PROBLEM:
Print every entry again, precisely as written.

Source records

____

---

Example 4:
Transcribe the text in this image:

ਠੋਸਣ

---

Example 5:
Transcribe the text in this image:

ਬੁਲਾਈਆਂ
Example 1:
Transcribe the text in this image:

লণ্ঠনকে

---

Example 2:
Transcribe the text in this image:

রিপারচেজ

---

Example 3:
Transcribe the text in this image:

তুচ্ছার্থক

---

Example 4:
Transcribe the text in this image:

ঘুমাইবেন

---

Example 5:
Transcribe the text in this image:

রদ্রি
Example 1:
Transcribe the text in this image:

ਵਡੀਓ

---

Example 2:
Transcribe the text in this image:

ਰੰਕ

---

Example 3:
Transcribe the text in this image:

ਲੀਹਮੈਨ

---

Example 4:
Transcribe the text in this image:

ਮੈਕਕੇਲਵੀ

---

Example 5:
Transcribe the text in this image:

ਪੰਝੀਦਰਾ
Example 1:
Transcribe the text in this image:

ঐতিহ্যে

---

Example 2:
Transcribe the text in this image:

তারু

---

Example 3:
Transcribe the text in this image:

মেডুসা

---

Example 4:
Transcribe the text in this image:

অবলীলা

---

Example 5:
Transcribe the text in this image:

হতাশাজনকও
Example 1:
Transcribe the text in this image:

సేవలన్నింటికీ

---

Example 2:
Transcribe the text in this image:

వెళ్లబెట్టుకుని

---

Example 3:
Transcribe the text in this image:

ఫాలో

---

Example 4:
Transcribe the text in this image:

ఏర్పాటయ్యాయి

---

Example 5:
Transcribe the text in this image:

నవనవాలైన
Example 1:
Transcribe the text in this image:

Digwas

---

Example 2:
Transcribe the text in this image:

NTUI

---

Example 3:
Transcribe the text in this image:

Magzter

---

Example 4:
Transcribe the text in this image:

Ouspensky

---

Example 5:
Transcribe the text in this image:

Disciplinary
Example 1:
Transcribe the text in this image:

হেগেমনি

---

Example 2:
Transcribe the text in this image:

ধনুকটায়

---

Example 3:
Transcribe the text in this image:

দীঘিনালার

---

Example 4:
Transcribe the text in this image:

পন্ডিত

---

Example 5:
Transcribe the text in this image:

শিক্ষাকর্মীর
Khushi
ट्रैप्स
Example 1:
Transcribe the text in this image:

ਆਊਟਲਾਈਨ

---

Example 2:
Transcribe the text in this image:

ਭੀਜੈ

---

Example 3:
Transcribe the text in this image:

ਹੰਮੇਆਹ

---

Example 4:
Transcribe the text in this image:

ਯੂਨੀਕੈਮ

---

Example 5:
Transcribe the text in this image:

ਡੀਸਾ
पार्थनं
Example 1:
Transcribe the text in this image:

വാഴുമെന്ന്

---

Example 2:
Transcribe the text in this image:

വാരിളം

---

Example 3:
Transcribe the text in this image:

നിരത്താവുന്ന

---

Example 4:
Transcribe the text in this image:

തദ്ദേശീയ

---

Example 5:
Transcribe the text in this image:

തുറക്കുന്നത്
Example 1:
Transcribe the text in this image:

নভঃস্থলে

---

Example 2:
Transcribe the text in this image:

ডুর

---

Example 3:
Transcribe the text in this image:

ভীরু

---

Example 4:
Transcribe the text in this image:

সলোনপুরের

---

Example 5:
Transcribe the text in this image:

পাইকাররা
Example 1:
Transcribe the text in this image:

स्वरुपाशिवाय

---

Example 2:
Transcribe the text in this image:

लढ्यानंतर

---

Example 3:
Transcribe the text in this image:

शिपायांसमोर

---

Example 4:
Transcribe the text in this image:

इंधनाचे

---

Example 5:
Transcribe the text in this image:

____

ANSWER BELOW:
---

Example 4:
Transcribe the text in this image:

ਠੋਸਣ

---

Example 5:
Transcribe the text in this image:

ਬੁਲਾਈਆਂ
Example 1:
Transcribe the text in this image:

লণ্ঠনকে

---

Example 2:
Transcribe the text in this image:

রিপারচেজ

---

Example 3:
Transcribe the text in this image:

তুচ্ছার্থক

---

Example 4:
Transcribe the text in this image:

ঘুমাইবেন

---

Example 5:
Transcribe the text in this image:

রদ্রি
Example 1:
Transcribe the text in this image:

ਵਡੀਓ

---

Example 2:
Transcribe the text in this image:

ਰੰਕ

---

Example 3:
Transcribe the text in this image:

ਲੀਹਮੈਨ

---

Example 4:
Transcribe the text in this image:

ਮੈਕਕੇਲਵੀ

---

Example 5:
Transcribe the text in this image:

ਪੰਝੀਦਰਾ
Example 1:
Transcribe the text in this image:

ঐতিহ্যে

---

Example 2:
Transcribe the text in this image:

তারু

---

Example 3:
Transcribe the text in this image:

মেডুসা

---

Example 4:
Transcribe the text in this image:

অবলীলা

---

Example 5:
Transcribe the text in this image:

হতাশাজনকও
Example 1:
Transcribe the text in this image:

సేవలన్నింటికీ

---

Example 2:
Transcribe the text in this image:

వెళ్లబెట్టుకుని

---

Example 3:
Transcribe the text in this image:

ఫాలో

---

Example 4:
Transcribe the text in this image:

ఏర్పాటయ్యాయి

---

Example 5:
Transcribe the text in this image:

నవనవాలైన
Example 1:
Transcribe the text in this image:

Digwas

---

Example 2:
Transcribe the text in this image:

NTUI

---

Example 3:
Transcribe the text in this image:

Magzter

---

Example 4:
Transcribe the text in this image:

Ouspensky

---

Example 5:
Transcribe the text in this image:

Disciplinary
Example 1:
Transcribe the text in this image:

হেগেমনি

---

Example 2:
Transcribe the text in this image:

ধনুকটায়

---

Example 3:
Transcribe the text in this image:

দীঘিনালার

---

Example 4:
Transcribe the text in this image:

পন্ডিত

---

Example 5:
Transcribe the text in this image:

শিক্ষাকর্মীর
Khushi
ट्रैप्स
Example 1:
Transcribe the text in this image:

ਆਊਟਲਾਈਨ

---

Example 2:
Transcribe the text in this image:

ਭੀਜੈ

---

Example 3:
Transcribe the text in this image:

ਹੰਮੇਆਹ

---

Example 4:
Transcribe the text in this image:

ਯੂਨੀਕੈਮ

---

Example 5:
Transcribe the text in this image:

ਡੀਸਾ
पार्थनं
Example 1:
Transcribe the text in this image:

വാഴുമെന്ന്

---

Example 2:
Transcribe the text in this image:

വാരിളം

---

Example 3:
Transcribe the text in this image:

നിരത്താവുന്ന

---

Example 4:
Transcribe the text in this image:

തദ്ദേശീയ

---

Example 5:
Transcribe the text in this image:

തുറക്കുന്നത്
Example 1:
Transcribe the text in this image:

নভঃস্থলে

---

Example 2:
Transcribe the text in this image:

ডুর

---

Example 3:
Transcribe the text in this image:

ভীরু

---

Example 4:
Transcribe the text in this image:

সলোনপুরের

---

Example 5:
Transcribe the text in this image:

পাইকাররা
Example 1:
Transcribe the text in this image:

स्वरुपाशिवाय

---

Example 2:
Transcribe the text in this image:

लढ्यानंतर

---

Example 3:
Transcribe the text in this image:

शिपायांसमोर

---

Example 4:
Transcribe the text in this image:

इंधनाचे

---

Example 5:
Transcribe the text in this image:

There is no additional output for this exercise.